By the late 1800’s parents did want teachers to have more training. Schools opened up on the East coast and offered a two year training program for their education. Some teachers took normal training at local high schools (Graves, 2002).

Now that I’ve told you about the requirements of a teacher I will tell you about the way a teacher lived. David Steinecker, the author of A Frontier Teacher (1994), says that a teacher’s salary was low so teachers had to “board around,” meaning they lived with their students families. This boarding technique left teacher without a place to call home. In addition, teachers had no privacy and they were always under the watchful eye of the families they were living with. This also meant a teacher’s job was never done because they had to tutor the children at night as well.
Like I said the average teaching salary was very low. Since money was scarce a teacher was paid in goods rather than money. This was a challenge as well. Most teachers tried to exchange their goods at a local store for money, but that didn’t always work (Steinecker, 1994).

So, now that I’ve shared with you a teacher’s way of life I will tell you some of the roles a teacher was faced with. Obviously a teacher taught reading and writing but they were also expected to teach everything from manners to hygiene. My generation would be offended today if a teacher told us to pull our pants up or take a shower.
According to Kerry Graves, the author of Going to school during Pioneer Times (2002), first thing in the morning the students showed their manners to the teacher by bowing or curtseying to the teacher. Boys and girls were punished for not having good manners.

For an example: arriving late and falling asleep in class, or answering questions incorrectly could leave you wearing a dunce hat. I thought it was interesting that one of the punishments was to write the same sentence over and over, and I can actually remember doing that in elementary school (Graves, 2002).

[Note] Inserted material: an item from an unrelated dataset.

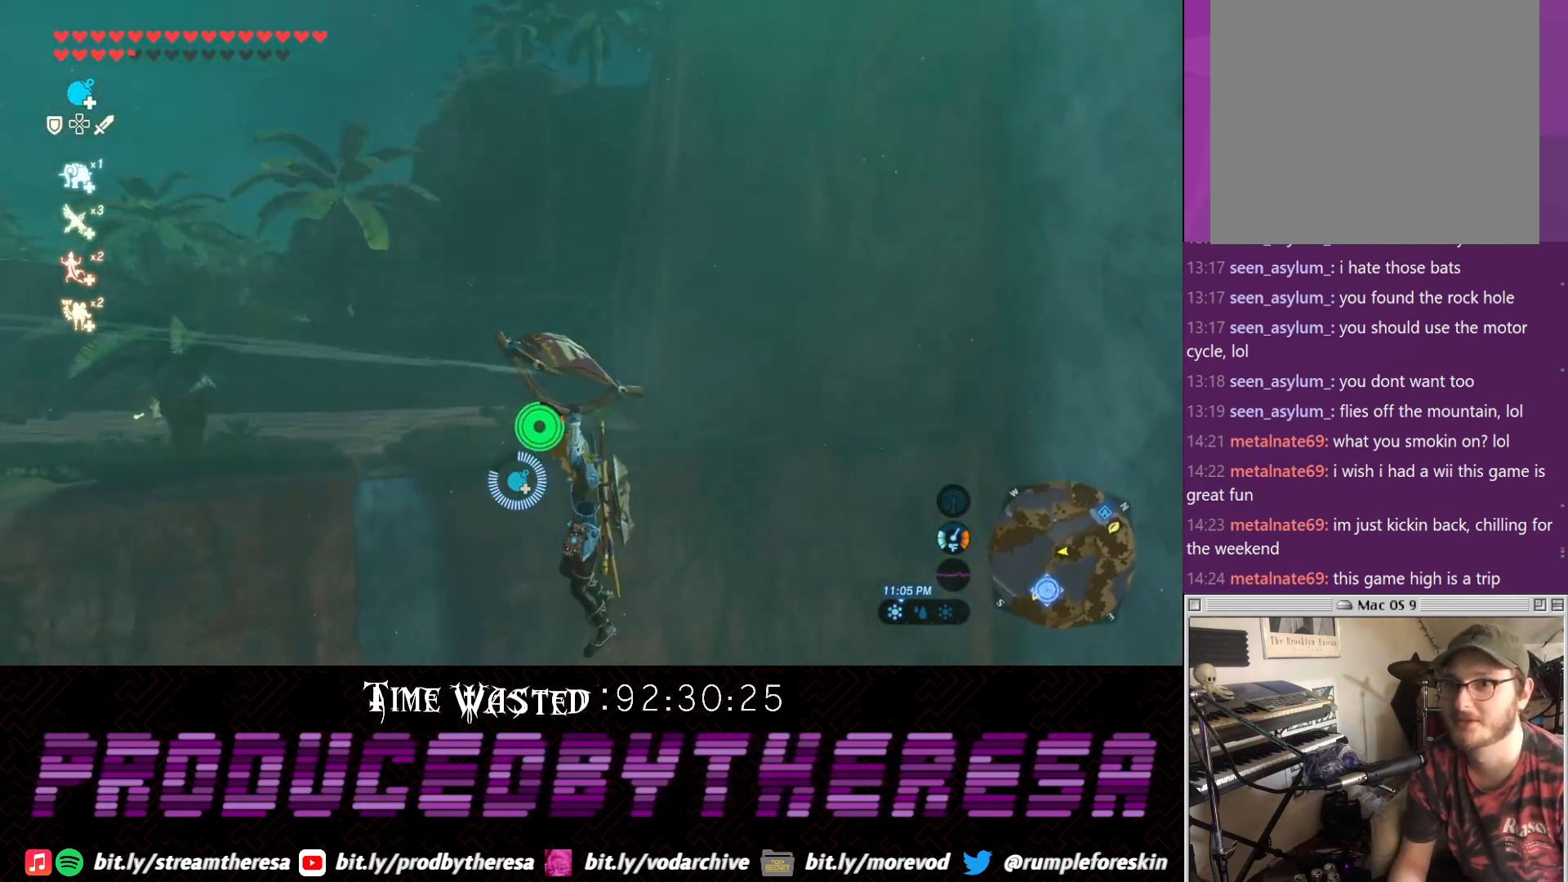
{"buttons": ["CROSS"], "left_stick": "up", "right_stick": "center", "events": [[300, "CROSS", "down"], [300, "right_stick", "left"], [500, "right_stick", "center"]]}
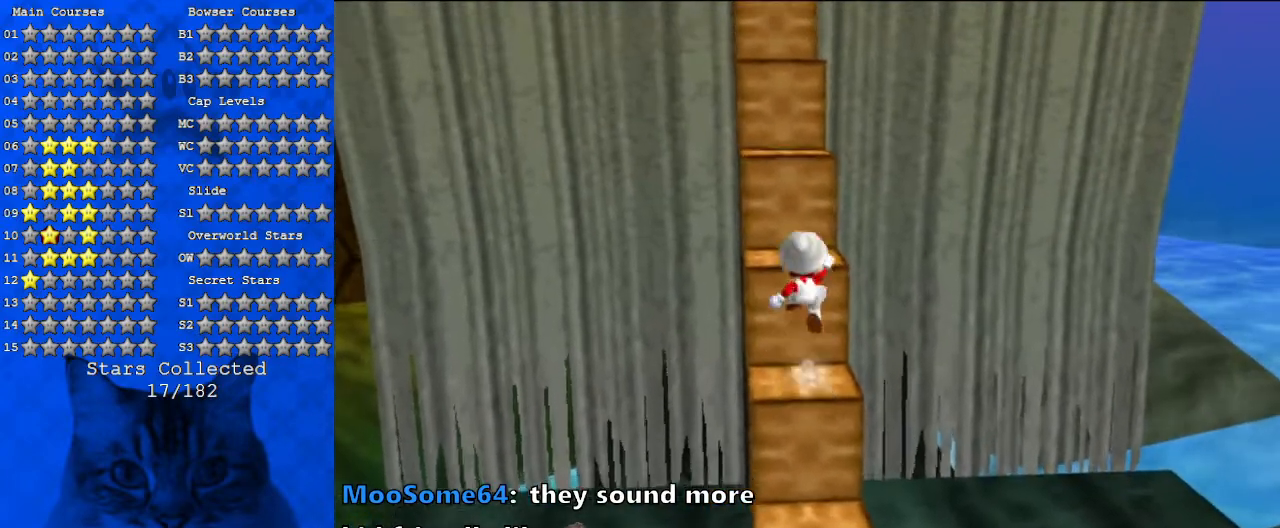
Gameplay with keyboard; each line is a JSON object with the keys held at the frame after it. "events" lists presses ("down") and releases ("up") of "a", "c", "ctrl", "d", "down", "left", "return", "right", "s", "shift", "up", "w", "x" and "y" between this image and that frame as [ms after this image, input, new state], when the widget could be followed in between. No other keys are recorded. Mouse input is not recorded.
{"keys": [], "events": [[33, "left", "down"], [167, "a", "down"], [167, "left", "up"], [167, "up", "up"], [367, "a", "up"], [367, "shift", "up"]]}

Just like today some students were able
to use their parent's "car" to travel to school. 

Of course teaching the Three R’s was the main role of the teacher. School books were expensive so many students brought books from home or were taught from the Bible (Graves, 2002). Memorization played a huge role in the one room school houses, especially of the multiplication tables. My next door neighbor Dale said last week he remembered memorizing his tables to the Yankee Doodle song (D. Minster, 2010).

Anyways, I find all this stuff interesting because I want to be a teacher myself. So after telling you the requirements the living styles and the roles of the one room school house teacher, I hope you found it interesting too. The teachers of that time played a huge role in the settlement of our country. The legacy of these teachers and schools will not be forgotten. However, getting up at four in the morning and walking a mile to school, well…… forget that.

References:

D. Minster (personal communication, May 2, 2010)

Graves, K. (2002). Going to school in pioneer times. Mankato, MN: Capstone Press.

Kalman, B. (1994). A one room school. NY: Crab Tree Publishing Company.

Steinecker, D. (1994). A frontier teacher. Vero Beach, FL: The Rourke Book Company.